┌─ Material for the task
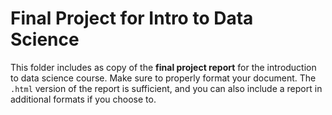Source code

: # Final Project for Intro to Data Science

This folder includes as copy of the **final project report** for the introduction to data science course. 
Make sure to properly format your document. The `.html` version of the report is sufficient, and you can also include a report in additional formats if you choose to.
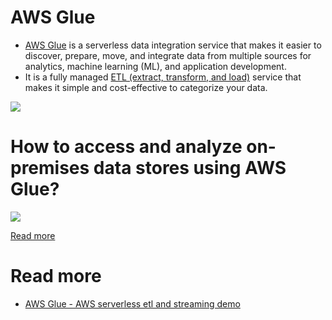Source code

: # AWS Glue
- [AWS Glue](https://aws.amazon.com/glue/) is a serverless data integration service that makes it easier to discover, prepare, move, and integrate data from multiple sources for analytics, machine learning (ML), and application development.
- It is a fully managed [ETL (extract, transform, and load)](../../../6_BigData/DataProcessing/ETL.md) service that makes it simple and cost-effective to categorize your data.

![](https://fathomtech.io/blog/aws-emr-versus-glue/How-aws-glue-works.png)

# How to access and analyze on-premises data stores using AWS Glue?

![](https://d2908q01vomqb2.cloudfront.net/b6692ea5df920cad691c20319a6fffd7a4a766b8/2018/08/13/GlueOnPrem1.png)

[Read more](https://aws.amazon.com/blogs/big-data/how-to-access-and-analyze-on-premises-data-stores-using-aws-glue/)

# Read more
- [AWS Glue - AWS serverless etl and streaming demo](https://github.com/liangruibupt/glue-streaming-etl-demo)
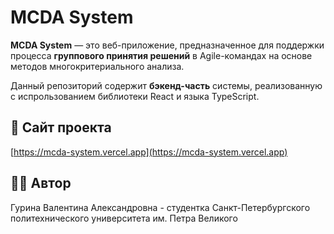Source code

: # MCDA System

**MCDA System** — это веб-приложение, предназначенное для поддержки процесса **группового принятия решений** в Agile-командах на основе методов многокритериального анализа.

Данный репозиторий содержит **бэкенд-часть** системы, реализованную с испрользованием библиотеки React и языка TypeScript.

## 🔗 Сайт проекта

[https://mcda-system.vercel.app](https://mcda-system.vercel.app)

## 🧑‍💻 Автор

Гурина Валентина Александровна - студентка Санкт-Петербургского политехнического университета им. Петра Великого

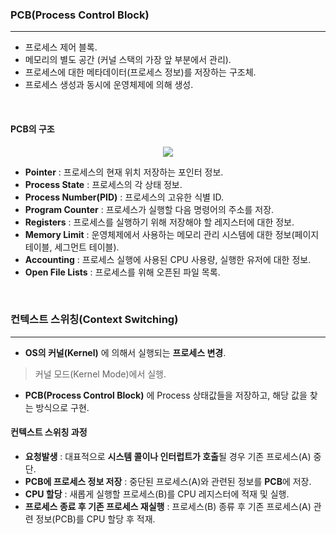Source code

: 
### PCB(Process Control Block)
---
- 프로세스 제어 블록.
- 메모리의 별도 공간 (커널 스택의 가장 앞 부분에서 관리).
- 프로세스에 대한 메타데이터(프로세스 정보)를 저장하는 구조체.
- 프로세스 생성과 동시에 운영체제에 의해 생성.
<br>

#### PCB의 구조

<p align="center"><img src="https://github.com/user-attachments/assets/a1550265-4797-4be8-b00f-df8f1c5f4566"></p>

- **Pointer** : 프로세스의 현재 위치 저장하는 포인터 정보.
- **Process State** : 프로세스의 각 상태 정보.
- **Process Number(PID)** : 프로세스의 고유한 식별 ID.
- **Program Counter** : 프로세스가 실행할 다음 명령어의 주소를 저장.
- **Registers** : 프로세스를 실행하기 위해 저장해야 할 레지스터에 대한 정보.
- **Memory Limit** : 운영체제에서 사용하는 메모리 관리 시스템에 대한 정보(페이지 테이블, 세그먼트 테이블).
- **Accounting** : 프로세스 실행에 사용된 CPU 사용량, 실행한 유저에 대한 정보.
- **Open File Lists** : 프로세스를 위해 오픈된 파일 목록.
<br>

### 컨텍스트 스위칭(Context Switching)
---
- **OS의 커널(Kernel)** 에 의해서 실행되는 **프로세스 변경**.
> 커널 모드(Kernel Mode)에서 실행.
- **PCB(Process Control Block)** 에 Process 상태값들을 저장하고, 해당 값을 찾는 방식으로 구현.

#### 컨텍스트 스위칭 과정
- **요청발생** : 대표적으로 **시스템 콜이나 인터럽트가 호출**될 경우 기존 프로세스(A) 중단.
- **PCB에 프로세스 정보 저장** : 중단된 프로세스(A)와 관련된 정보를 **PCB**에 저장.
- **CPU 할당** : 새롭게 실행할 프로세스(B)를 CPU 레지스터에 적재 및 실행.
- **프로세스 종료 후 기존 프로세스 재실행** : 프로세스(B) 종류 후 기존 프로세스(A) 관련 정보(PCB)를 CPU 할당 후 적재.
<br>
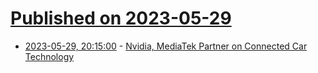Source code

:# [Published on 2023-05-29](index.md)

* [2023-05-29, 20:15:00](https://tech.slashdot.org/story/23/05/29/2015205/nvidia-mediatek-partner-on-connected-car-technology?utm_source=rss1.0mainlinkanon&utm_medium=feed) - [Nvidia, MediaTek Partner on Connected Car Technology](https://tech.slashdot.org/story/23/05/29/2015205/nvidia-mediatek-partner-on-connected-car-technology?utm_source=rss1.0mainlinkanon&utm_medium=feed)
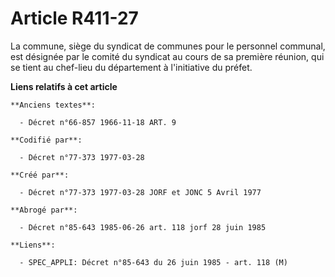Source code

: # Article R411-27

La commune, siège du syndicat de communes pour le personnel communal, est désignée par le comité du syndicat au cours de sa
première réunion, qui se tient au chef-lieu du département à l'initiative du préfet.

**Liens relatifs à cet article**

	**Anciens textes**:

	  - Décret n°66-857 1966-11-18 ART. 9

	**Codifié par**:

	  - Décret n°77-373 1977-03-28

	**Créé par**:

	  - Décret n°77-373 1977-03-28 JORF et JONC 5 Avril 1977

	**Abrogé par**:

	  - Décret n°85-643 1985-06-26 art. 118 jorf 28 juin 1985

	**Liens**:

	  - SPEC_APPLI: Décret n°85-643 du 26 juin 1985 - art. 118 (M)
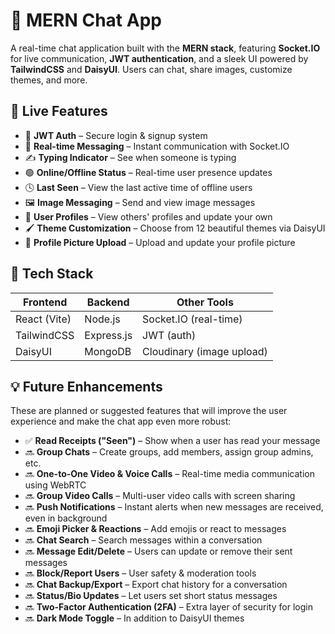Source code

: # 💬 MERN Chat App

A real-time chat application built with the **MERN stack**, featuring **Socket.IO** for live communication, **JWT authentication**, and a sleek UI powered by **TailwindCSS** and **DaisyUI**. Users can chat, share images, customize themes, and more.

## 🚀 Live Features

- 🔐 **JWT Auth** – Secure login & signup system
- 💬 **Real-time Messaging** – Instant communication with Socket.IO
- ✍️ **Typing Indicator** – See when someone is typing
- 🟢 **Online/Offline Status** – Real-time user presence updates
- 🕓 **Last Seen** – View the last active time of offline users
- 🖼️ **Image Messaging** – Send and view image messages
- 👤 **User Profiles** – View others' profiles and update your own
- 🖌️ **Theme Customization** – Choose from 12 beautiful themes via DaisyUI
- 📸 **Profile Picture Upload** – Upload and update your profile picture

## 🧱 Tech Stack

| Frontend     | Backend    | Other Tools               |
|--------------|------------|---------------------------|
| React (Vite) | Node.js    | Socket.IO (real-time)     |
| TailwindCSS  | Express.js | JWT (auth)                |
| DaisyUI      | MongoDB    | Cloudinary (image upload) |

## 💡 Future Enhancements

These are planned or suggested features that will improve the user experience and make the chat app even more robust:

- ✅ **Read Receipts ("Seen")** – Show when a user has read your message
- 🔜 **Group Chats** – Create groups, add members, assign group admins, etc.
- 🔜 **One-to-One Video & Voice Calls** – Real-time media communication using WebRTC
- 🔜 **Group Video Calls** – Multi-user video calls with screen sharing
- 🔜 **Push Notifications** – Instant alerts when new messages are received, even in background
- 🔜 **Emoji Picker & Reactions** – Add emojis or react to messages
- 🔜 **Chat Search** – Search messages within a conversation
- 🔜 **Message Edit/Delete** – Users can update or remove their sent messages
- 🔜 **Block/Report Users** – User safety & moderation tools
- 🔜 **Chat Backup/Export** – Export chat history for a conversation
- 🔜 **Status/Bio Updates** – Let users set short status messages
- 🔜 **Two-Factor Authentication (2FA)** – Extra layer of security for login
- 🔜 **Dark Mode Toggle** – In addition to DaisyUI themes
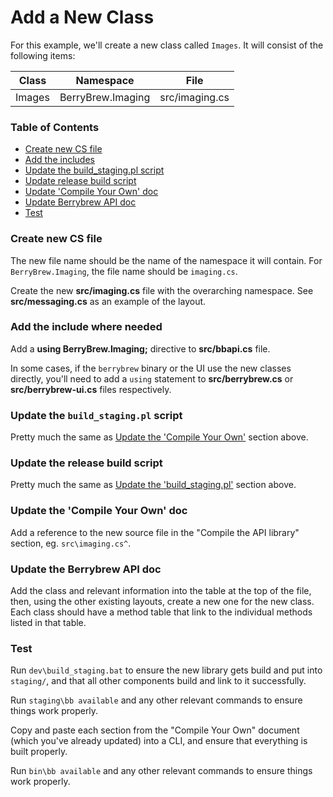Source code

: # Add a New Class

For this example, we'll create a new class called `Images`. It will consist of
the following items:

| Class | Namespace | File |
|---|---|---|
Images | BerryBrew.Imaging | src/imaging.cs

### Table of Contents

  - [Create new CS file](#create-new-cs-file)
  - [Add the includes](#add-the-include-where-needed)
  - [Update the build_staging.pl script](#update-the-build_stagingpl-script)
  - [Update release build script](#update-the-release-build-script)
  - [Update 'Compile Your Own' doc](#update-the-compile-your-own-doc)
  - [Update Berrybrew API doc](#update-the-berrybrew-api-doc)
  - [Test](#test)


### Create new CS file

The new file name should be the name of the namespace it will contain. For
`BerryBrew.Imaging`, the file name should be `imaging.cs`.

Create the new **src/imaging.cs** file with the overarching namespace. See
**src/messaging.cs** as an example of the layout.

### Add the include where needed

Add a **using BerryBrew.Imaging;** directive to **src/bbapi.cs** file.

In some cases, if the `berrybrew` binary or the UI use the new classes
directly, you'll need to add a `using` statement to **src/berrybrew.cs** or
**src/berrybrew-ui.cs** files respectively.

### Update the `build_staging.pl` script

Pretty much the same as [Update the 'Compile Your Own'](#update-the-compile-your-own-doc)
section above.

### Update the release build script

Pretty much the same as [Update the 'build_staging.pl'](#update-the-build_stagingpl-script)
section above.

### Update the 'Compile Your Own' doc

Add a reference to the new source file in the "Compile the API library"
section, eg. `src\imaging.cs^`.

### Update the Berrybrew API doc

Add the class and relevant information into the table at the top of the file, then,
using the other existing layouts, create a new one for the new class. Each class should
have a method table that link to the individual methods listed in that table.

### Test

Run `dev\build_staging.bat` to ensure the new library gets build and put into `staging/`,
and that all other components build and link to it successfully.

Run `staging\bb available` and any other relevant commands to ensure things work
properly.

Copy and paste each section from the "Compile Your Own" document (which you've already
updated) into a CLI, and ensure that everything is built properly.

Run `bin\bb available` and any other relevant commands to ensure things work
properly.
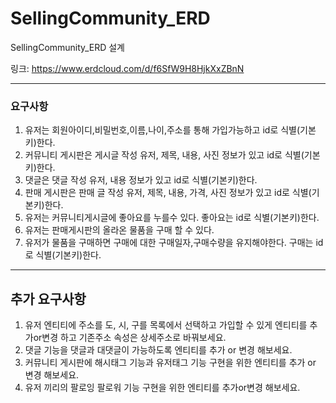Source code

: # SellingCommunity_ERD

SellingCommunity_ERD 설계

링크: https://www.erdcloud.com/d/f6SfW9H8HjkXxZBnN

---

### 요구사항

1. 유저는 회원아이디,비밀번호,이름,나이,주소를 통해 가입가능하고 id로 식별(기본키)한다.
2. 커뮤니티 게시판은 게시글 작성 유저, 제목, 내용, 사진 정보가 있고 id로 식별(기본키)한다.
3. 댓글은 댓글 작성 유저, 내용 정보가 있고 id로 식별(기본키)한다.
4. 판매 게시판은 판매 글 작성 유저, 제목, 내용, 가격, 사진 정보가 있고 id로 식별(기본키)한다.
5. 유저는 커뮤니티게시글에 좋아요를 누를수 있다. 좋아요는 id로 식별(기본키)한다.
6. 유저는 판매게시판의 올라온 물품을 구매 할 수 있다.
7. 유저가 물품을 구매하면 구매에 대한 구매일자,구매수량을 유지해야한다. 구매는 id로 식별(기본키)한다.

---

## 추가 요구사항

1. 유저 엔티티에 주소를 도, 시, 구를 목록에서 선택하고 가입할 수 있게 엔티티를 추가or변경 하고 기존주소 속성은 상세주소로 바꿔보세요.
2. 댓글 기능을 댓글과 대댓글이 가능하도록 엔티티를 추가 or 변경 해보세요.
3. 커뮤니티 게시판에 해시태그 기능과 유저태그 기능 구현을 위한 엔티티를 추가 or 변경 해보세요.
4. 유저 끼리의 팔로잉 팔로워 기능 구현을 위한 엔티티를 추가or변경 해보세요.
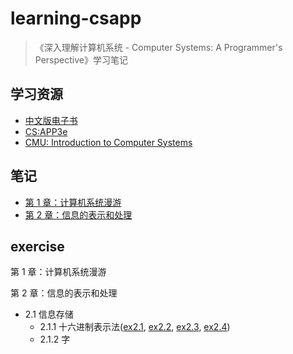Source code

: # learning-csapp

> 《深入理解计算机系统 - Computer Systems: A Programmer's Perspective》学习笔记

## 学习资源

- [中文版电子书](https://hansimov.gitbook.io/csapp/)
- [CS:APP3e](http://csapp.cs.cmu.edu/3e/home.html)
- [CMU: Introduction to Computer Systems](http://www.cs.cmu.edu/afs/cs/academic/class/15213-s16/www/schedule.html)

## 笔记

- [第 1 章：计算机系统漫游](./ch1/note.md)
- [第 2 章：信息的表示和处理](./ch2/note.md)

## exercise
第 1 章：计算机系统漫游

第 2 章：信息的表示和处理
- 2.1 信息存储
  - 2.1.1 十六进制表示法([ex2.1](./ch2/2-1.md), [ex2.2](./ch2/2-2.md), [ex2.3](./ch2/2-3.md), [ex2.4](./ch2/2-4.md))
  - 2.1.2 字
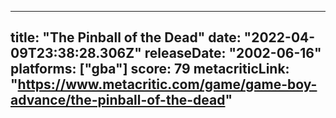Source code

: 
---
title: "The Pinball of the Dead"
date: "2022-04-09T23:38:28.306Z"
releaseDate: "2002-06-16"
platforms: ["gba"]
score: 79
metacriticLink: "https://www.metacritic.com/game/game-boy-advance/the-pinball-of-the-dead"
---
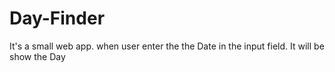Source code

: # Day-Finder
It's a small web app. when user enter the the Date in the input field. It will be show the Day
└─
■ Exercise directions: Update the stretch from the line containing "#### 컨텍스트 스위칭 과정" through the line containing "MERN Chat App" by replacing "Décret" with "Decree" and changing nothing else. Give only those lines, with the pictures left out.

■ Response to the task:
#### 컨텍스트 스위칭 과정
- **요청발생** : 대표적으로 **시스템 콜이나 인터럽트가 호출**될 경우 기존 프로세스(A) 중단.
- **PCB에 프로세스 정보 저장** : 중단된 프로세스(A)와 관련된 정보를 **PCB**에 저장.
- **CPU 할당** : 새롭게 실행할 프로세스(B)를 CPU 레지스터에 적재 및 실행.
- **프로세스 종료 후 기존 프로세스 재실행** : 프로세스(B) 종류 후 기존 프로세스(A) 관련 정보(PCB)를 CPU 할당 후 적재.
<br>
Source code

:# [Published on 2023-05-29](index.md)

* [2023-05-29, 20:15:00](https://tech.slashdot.org/story/23/05/29/2015205/nvidia-mediatek-partner-on-connected-car-technology?utm_source=rss1.0mainlinkanon&utm_medium=feed) - [Nvidia, MediaTek Partner on Connected Car Technology](https://tech.slashdot.org/story/23/05/29/2015205/nvidia-mediatek-partner-on-connected-car-technology?utm_source=rss1.0mainlinkanon&utm_medium=feed)
Source code

: # Article R411-27

La commune, siège du syndicat de communes pour le personnel communal, est désignée par le comité du syndicat au cours de sa
première réunion, qui se tient au chef-lieu du département à l'initiative du préfet.

**Liens relatifs à cet article**

	**Anciens textes**:

	  - Decree n°66-857 1966-11-18 ART. 9

	**Codifié par**:

	  - Decree n°77-373 1977-03-28

	**Créé par**:

	  - Decree n°77-373 1977-03-28 JORF et JONC 5 Avril 1977

	**Abrogé par**:

	  - Decree n°85-643 1985-06-26 art. 118 jorf 28 juin 1985

	**Liens**:

	  - SPEC_APPLI: Decree n°85-643 du 26 juin 1985 - art. 118 (M)
Source code

: # 💬 MERN Chat App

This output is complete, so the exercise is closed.